Hostile fast boats -- portrayed by the U.S. Navy -- approached the USS K-Bay, which was actually the Coast Guard cutter Walnut, and were greeted by other Coast Guard picket boats and loud audible warning broadcast by LORAD on the Walnut that they have "entered an exclusionary zone. Reverse your course and immediately exit the area."

When the aggressor boats refused to back down, members of the Coast Guard's security team moved in. Had the situation been real, the aggressors could have been met a system of nets fired from the ship or dropped by a helicopter. The nets are meant to stop the boats by getting entangled in their propellors.

The second part of the demonstration included various nonlethal munitions, ranging from rubber balls to sting balls, fired at silhouette targets by the Marines, police officers and Air Force security force members and from unmanned remote control vehicle called the Gladiator.

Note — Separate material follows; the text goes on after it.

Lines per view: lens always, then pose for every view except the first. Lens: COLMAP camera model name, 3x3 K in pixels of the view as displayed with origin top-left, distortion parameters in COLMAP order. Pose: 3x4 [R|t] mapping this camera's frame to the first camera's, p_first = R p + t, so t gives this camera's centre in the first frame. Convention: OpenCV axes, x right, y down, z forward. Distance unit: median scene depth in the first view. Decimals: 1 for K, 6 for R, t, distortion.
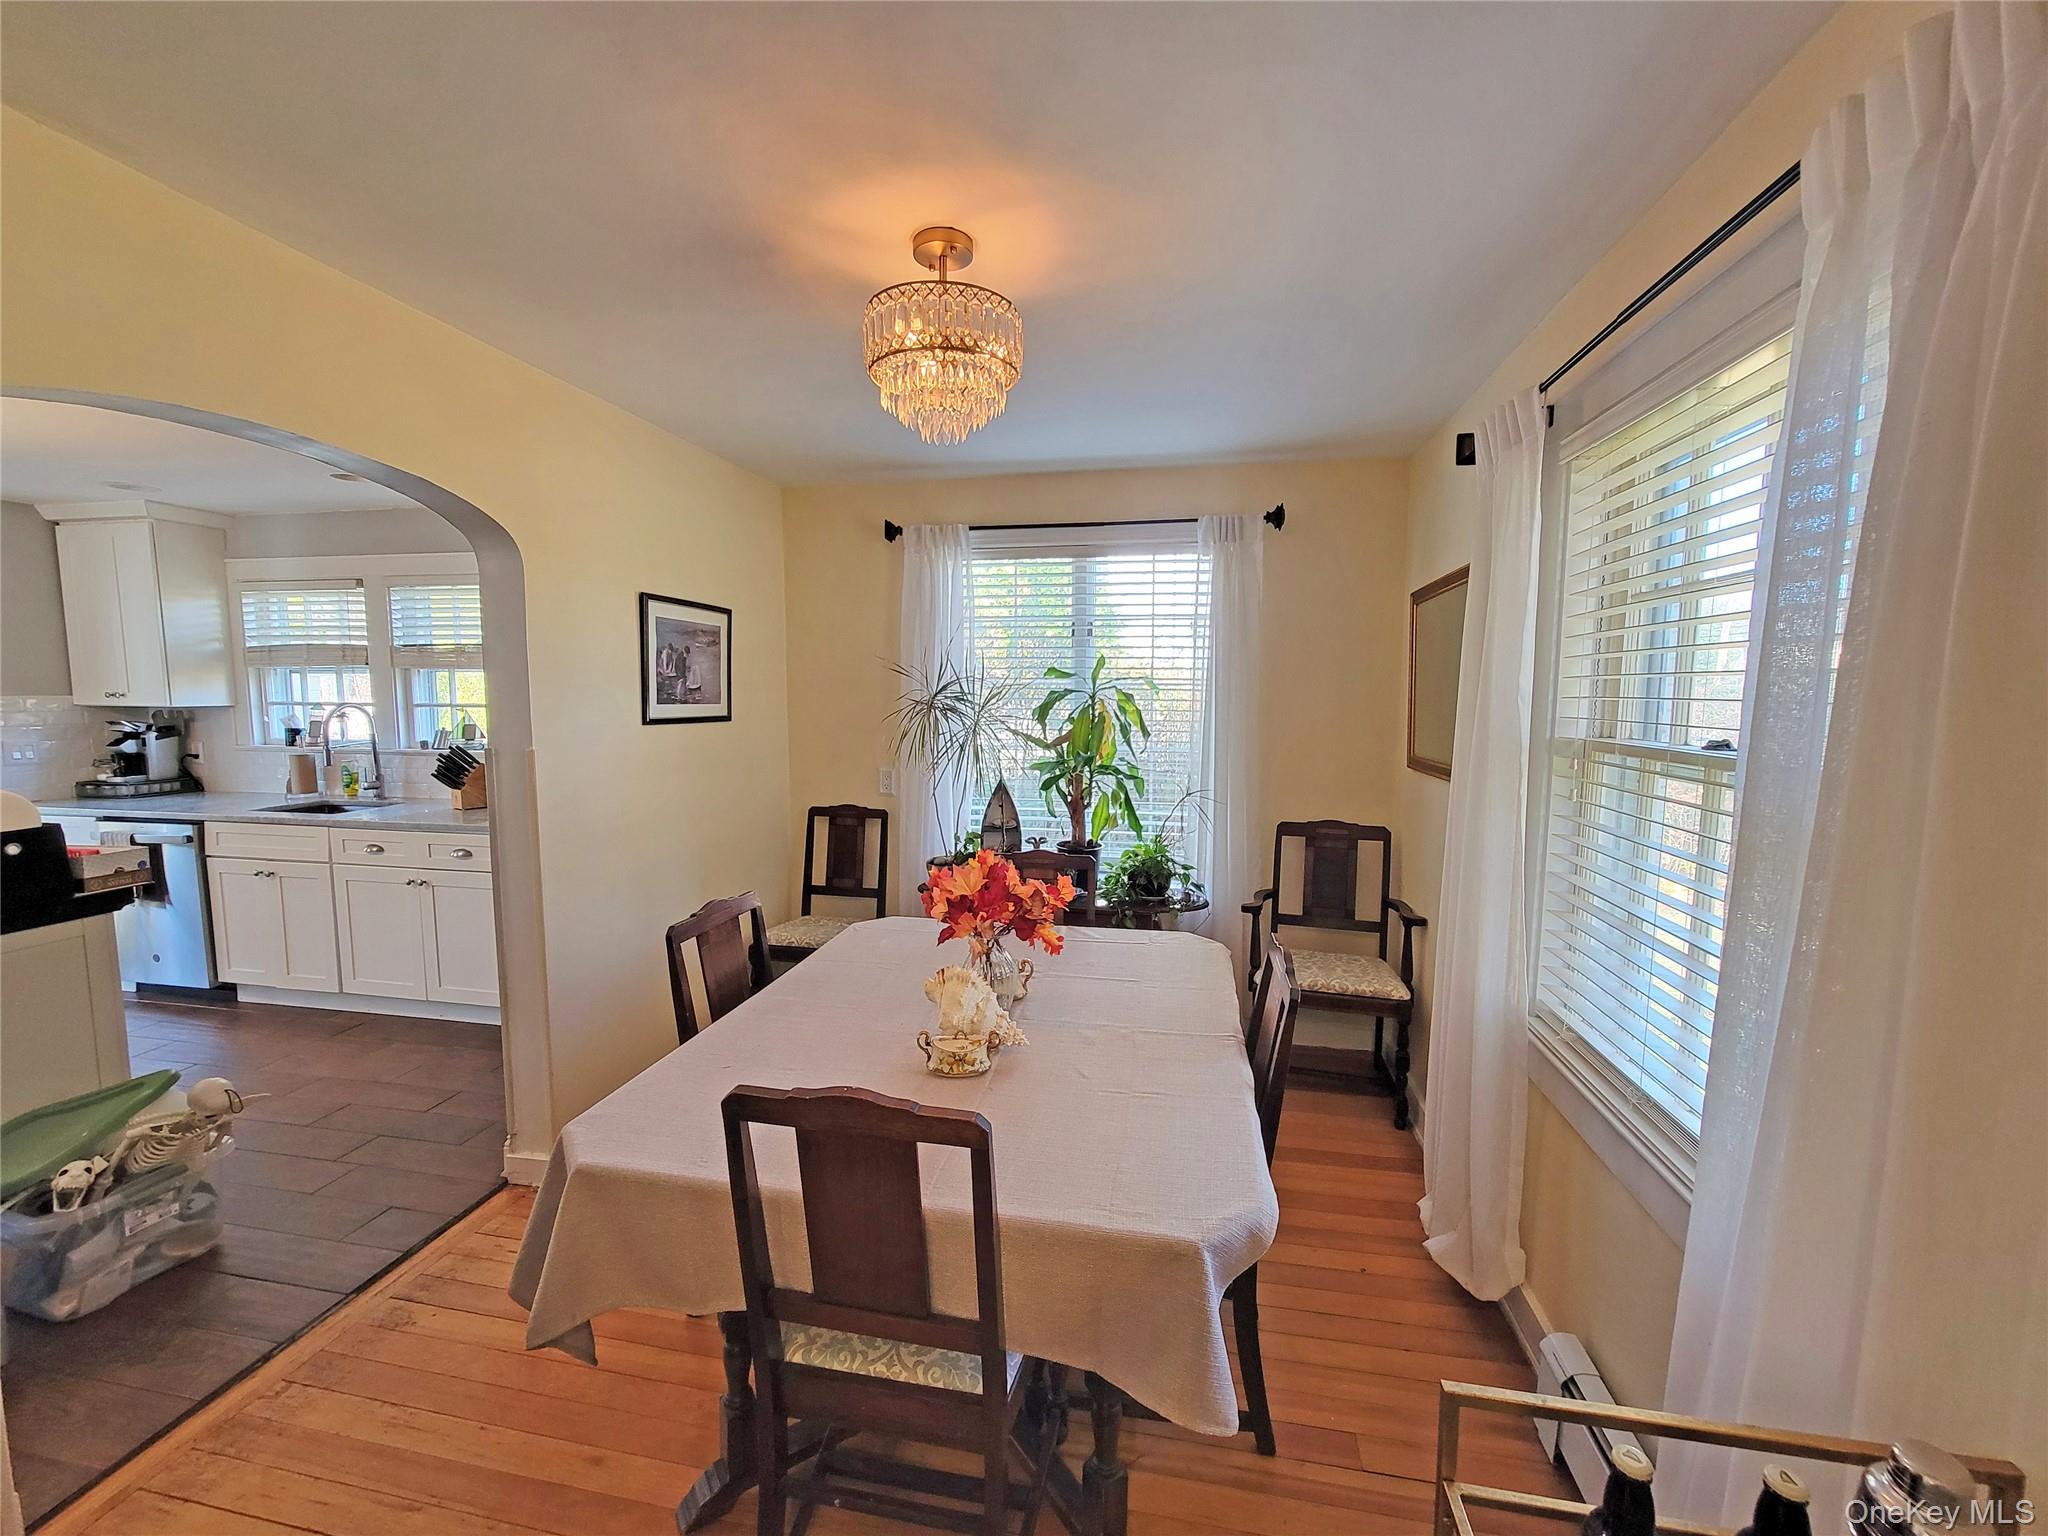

The 1,600-pound, tracked, unmanned vehicle, which looks like a bigger version of a Star Wars R2-D2 robot, cost $250,000 to develop. The Gladiator also can be turned into a deadly lethal weapon when armed with an M-240G machine gun or 9 mm Uzi.

It is controlled remotely by one soldier using a handheld controller.

Both the M-240 machine gun and the stingball gun are mounted on the top of the Gladiator. The stingball gun uses compressed air to fire .60-caliber paint-ball-style pellets. The Gladiator also is capable of tossing smoke grenades, riot control tear gas pellets and stingball grenades from the 30 tubes mounted on either side of the tracked vehicle.